This [center] photo was taken during Mitchell’s Make-A-Wish trip. The one thing he really wanted to do, but couldn't, was have a baby panda cuddle with him. Even though he couldn't cuddle with pandas Mitch was having the time of his life.
As the day had drawn to a close, after spending time at Disneyworld, we were walking to our rental car and Mitch stopped his scooter and started to run through fresh puddles just left by an early-evening shower. Mitch loved the theme parks, but he loved the simple things of life even more … like making a fort out of a cardboard box, splashing in puddles and running free. I loved the smile on his face this day.
Without realizing it, as they lose their ability to walk, children with DMD begin to modify their body movements to keep them balanced. The weaker they become the more pronounced their contortions. Mitch, as he ran to splash in puddles used his arms to keep him from losing his balance. I remember watching Mitch on his Make-A-Wish trip encounter bursts of energy and he would run short distances with an awkward gait. Mitch loved to run – and he wished so badly he could be like “regular kids.” Mitch was broken and different than other children. But he was mine. And I loved him. I still love him.
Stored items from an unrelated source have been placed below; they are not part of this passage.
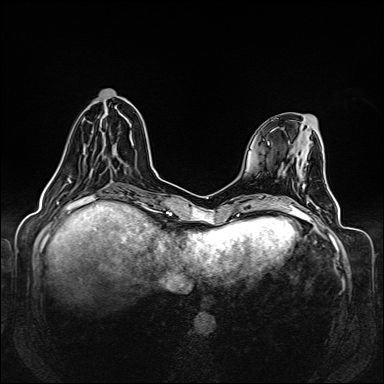
Breast MRI (dynamic contrast-enhanced), one axial slice. Slice 48 of 160 in the series (ordered by position). Dynamic contrast-enhanced series, time point 2 of 6 at this slice position (early post-contrast). 1.5 T. TE 2.3 ms, TR 5.2 ms. 384 × 384 image matrix. Female patient.
Outlined on this slice (semi-automatic segmentation, software-assisted and operator-edited):
- enhancing-tissue mask used for the functional tumour volume (all voxels passing the contrast-enhancement thresholds inside the analysis volume; usually the tumour): bounding box <54,109,107,175> (left, top, right, bottom; pixels)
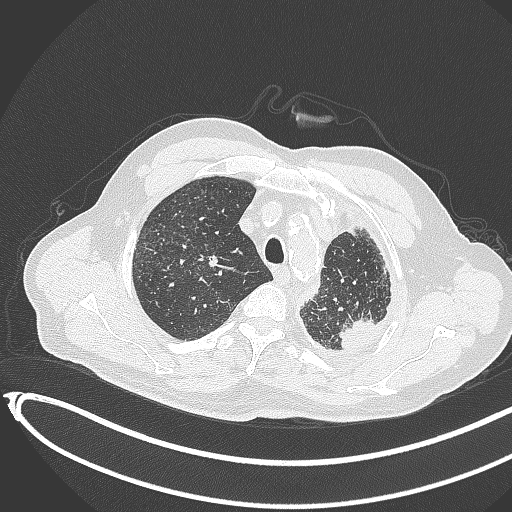
Chest CT, one axial slice; position 353 of 451 along the scan axis; reconstruction kernel B70f; 120 kVp; lung window (W 1500 / L -600 HU); 512 × 512 image matrix. Patient: male, 78 years. Case-level facts recorded for this patient, not image findings: clinical TNM (as recorded): T1c N0 M1.
Structures marked on this image (rectangle marked by the reading radiologist):
- lung tumour (recorded histology: adenocarcinoma): bounding box <335,313,379,355> (left, top, right, bottom; pixels)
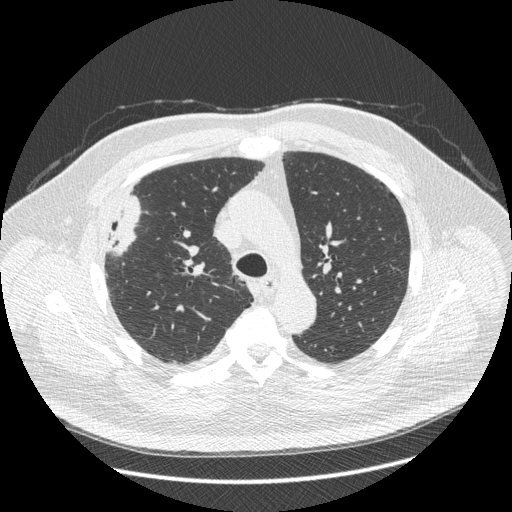
Low-dose screening chest CT, one axial slice. Slice 300 of 426 in the series (ordered by position). Reconstruction kernel STANDARD. 120 kVp. Lung window (W 1500 / L -600 HU). 512 × 512 image matrix, field of view 400 × 400 mm.
Structures marked on this image (manually delineated by an expert):
- lesion 1 (tumor, upper lobe of right lung): box from (x=105, y=196) to (x=141, y=254) px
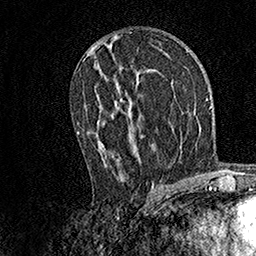
Breast MRI, one axial slice; slice 80 of 158 in the series (ordered by position); cropped to one breast; dynamic contrast-enhanced series, time point 2 of 7 at this slice position (early post-contrast); 1.5 T; TE 3.5 ms, TR 7.2 ms; 1 mm slice thickness; 256 × 256 image matrix, field of view 165 × 165 mm. Female patient.
Structures marked on this image (semi-automatic segmentation, software-assisted and operator-edited):
- enhancing-tissue mask used for the functional tumour volume (all voxels passing the contrast-enhancement thresholds inside the analysis volume; usually the tumour): bounding box (x1, y1, x2, y2) in pixels: (77, 67, 154, 185)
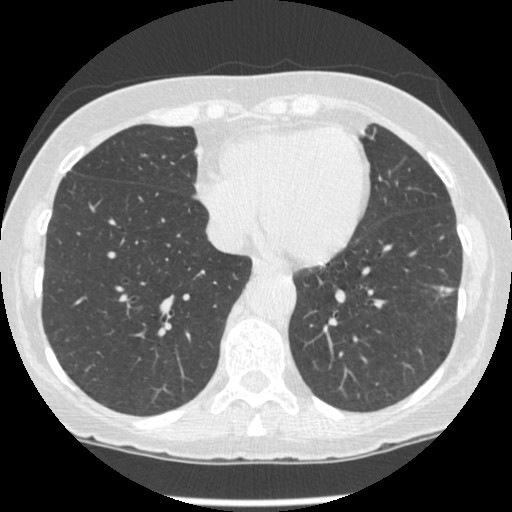
Low-dose screening chest CT, one axial slice. Position 82 of 247 along the scan axis. Lung window (W 1500 / L -600 HU). 1.25 mm slice thickness. 512 × 512 image matrix, field of view 303 × 303 mm.
Annotated regions visible in this slice (manually delineated by an expert):
- lesion 1 (tumor, lower lobe of left lung): box from (x=439, y=286) to (x=453, y=296) px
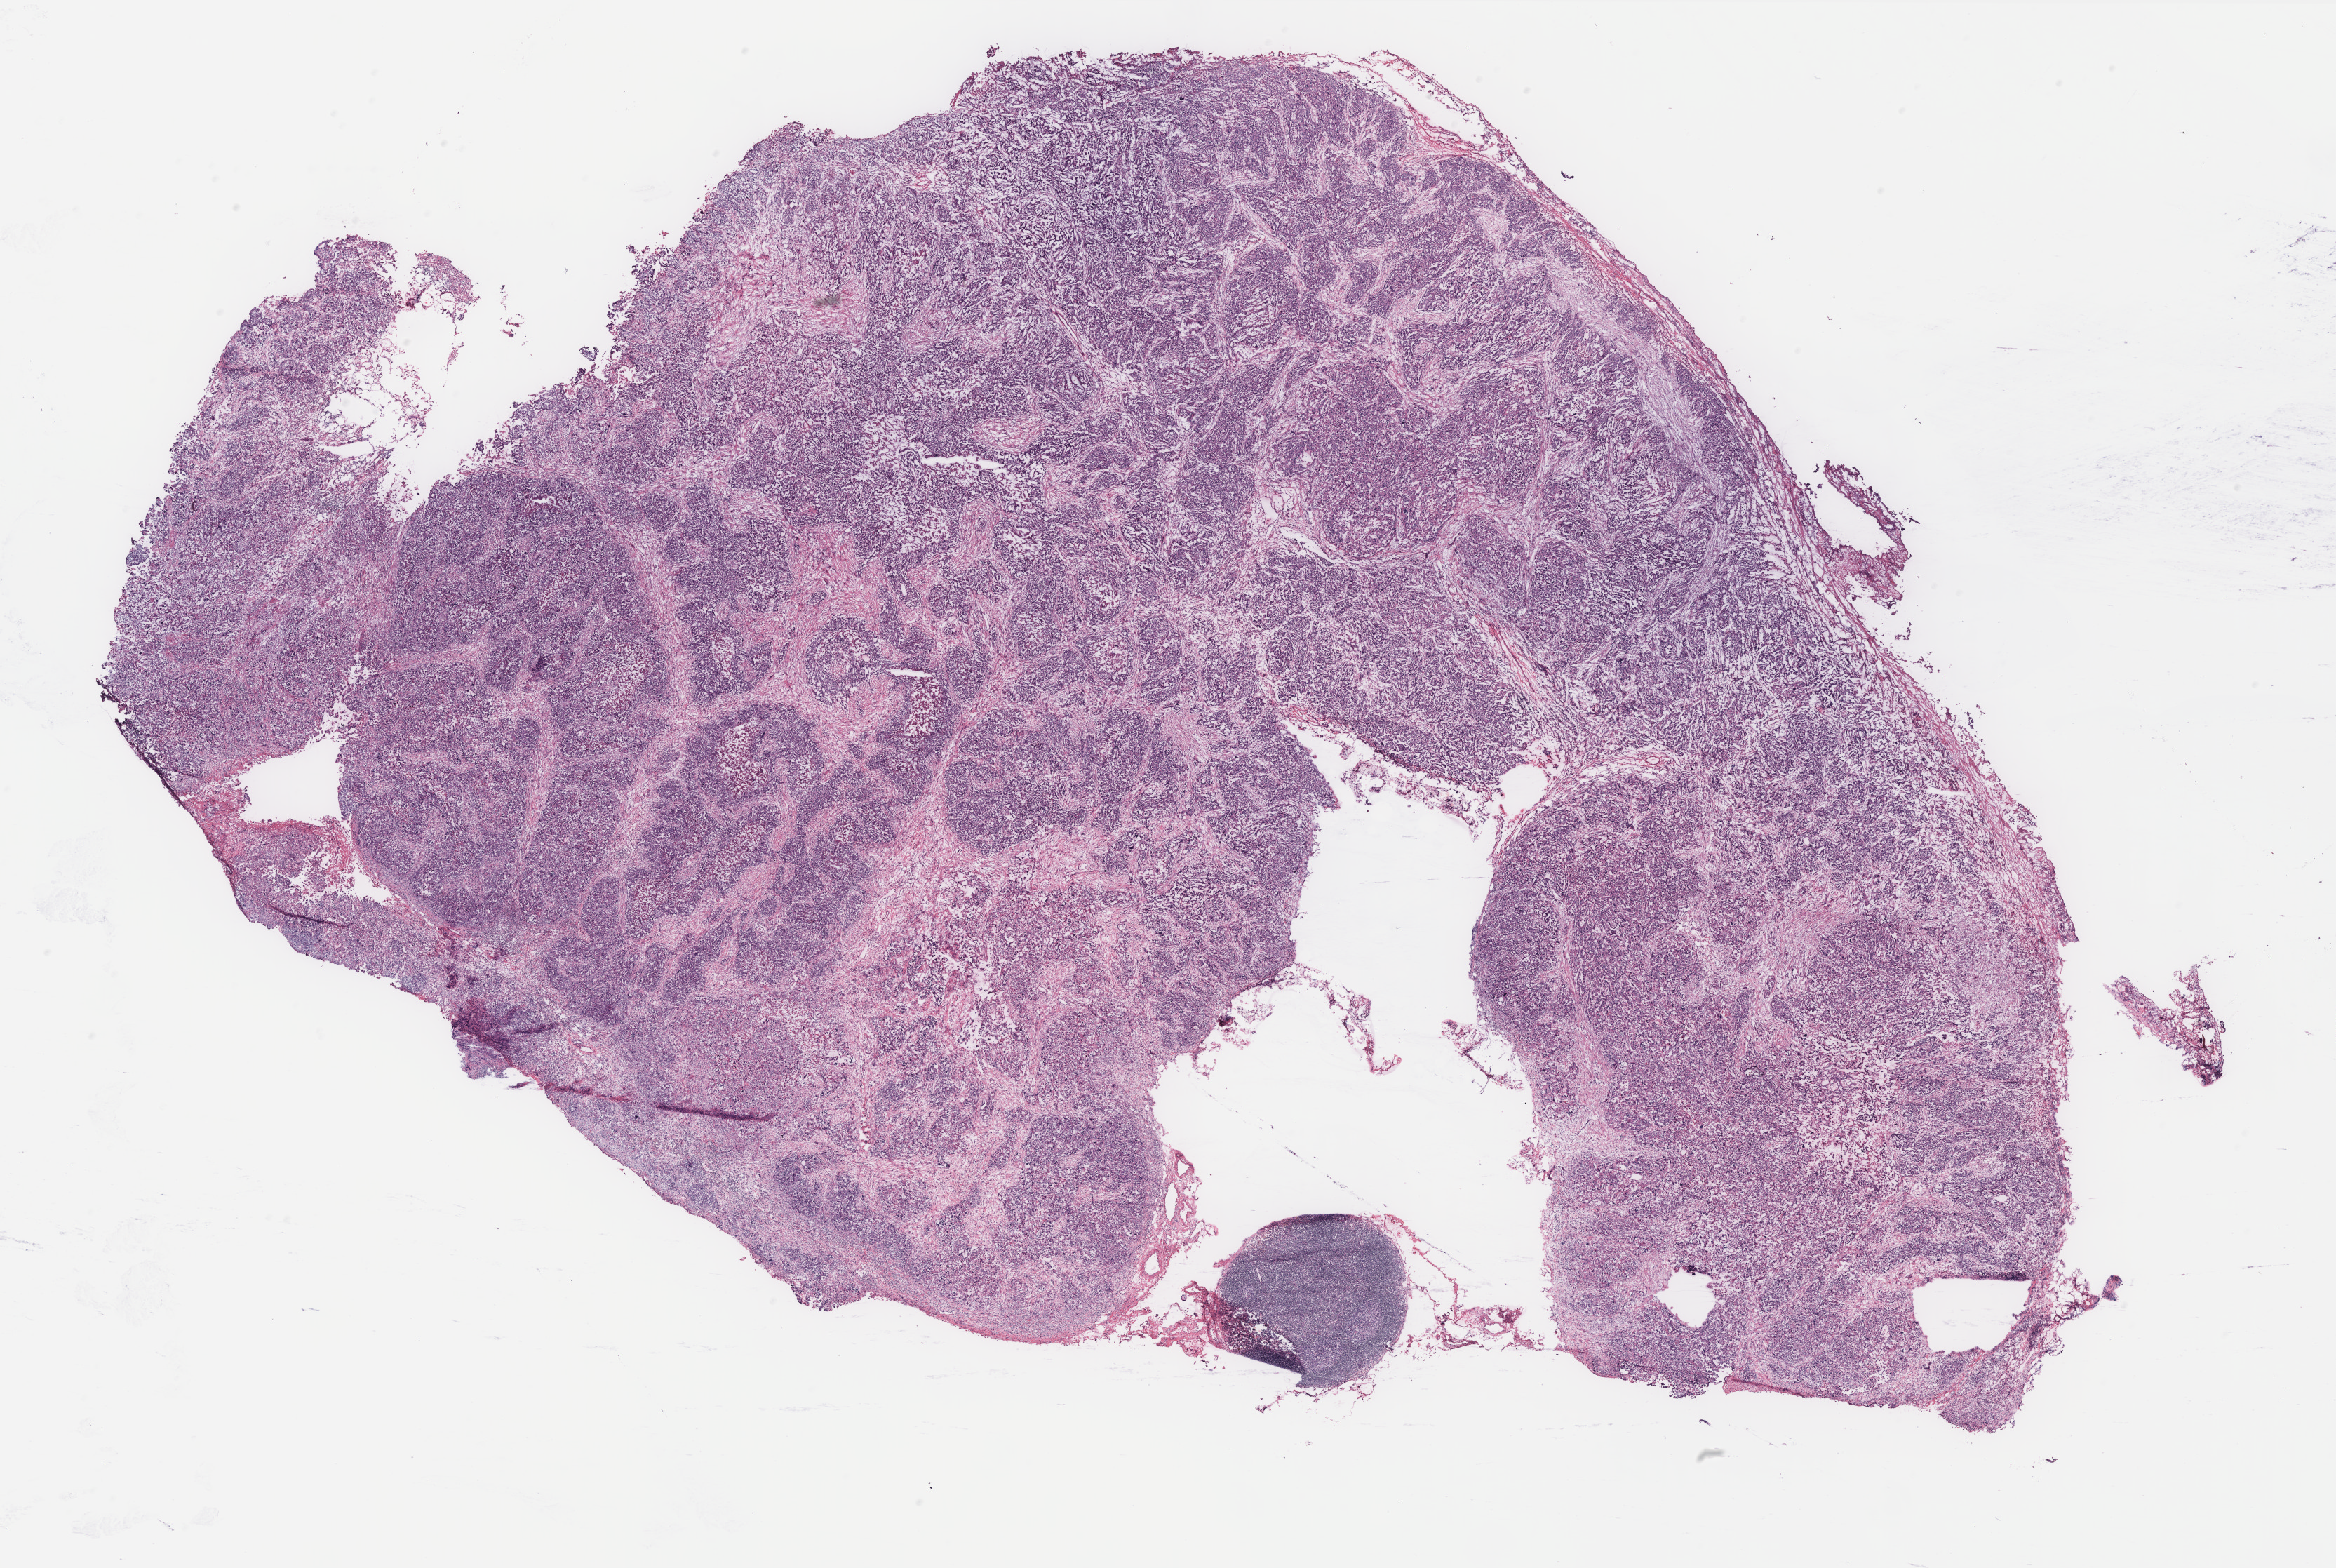
H&E whole-slide image — shown as a low-resolution overview of the whole scanned area (about 26.7 x 17.9 mm); ovary, tissue type not recorded. Patient sex: female.
Patient diagnosis: Serous adenocarcinoma, NOS.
None of us could have supposed that within a few short years my sweet little son would be gone. And despite what my head knows, still my heart frantically runs to and fro in search of my boy.
Just after my father passed away I remember speaking with my Stake President (a leader in my church) about the loss of my father and the next phase of my life. I was hurting, alone and I was scared. I was about to turn 19 and had recently moved to Edmonton, Alberta to live with my father – who was very much alone. This discerning leader lovingly looked me in the eye and cautioned me to not run “from” my hardship, but run “to” what was next.
I always appreciated his deep wisdom and have never forgotten his timeless council. So, on that day, with tears in my eyes by the loss of my dad, I made a personal commitment to always face hard things and never run from them. What’s more, I promised myself I would run with purpose to the future.
Run to, not from. There is a difference in how we run … and that difference is profound.
As many of you know the original purpose of this Facebook page was to keep family and friends aware of Mitch and his condition. It was supposed to be a quiet place of sharing – and I assumed it would be invisible from the world, just like my family was. My hope was that Mitch would find a little comfort that a handful of people loved and followed him and occasionally cheered him on. But as he grew weaker and sicker more and more people came running to love him; so many of you were so good to him, and my family. Thank you. I was brought to my knees with gratitude every single day. I still am.
Over the last 10 months people from all across the world have done things in honor of Mitch and other boys they know and love who also have Muscular Dystrophy. They did what they could to raise money for PPMD, for research and raise awareness of my son’s killer. Here are a handful of people who ran because my son couldn't. They ran with dignity and purpose and I love each of them as though they were family.
These compassionate men and women ran with purpose - and so shall I.
And on that day I see my son in that place beyond the hills, I will run to him. I will run as fast as my legs will take me.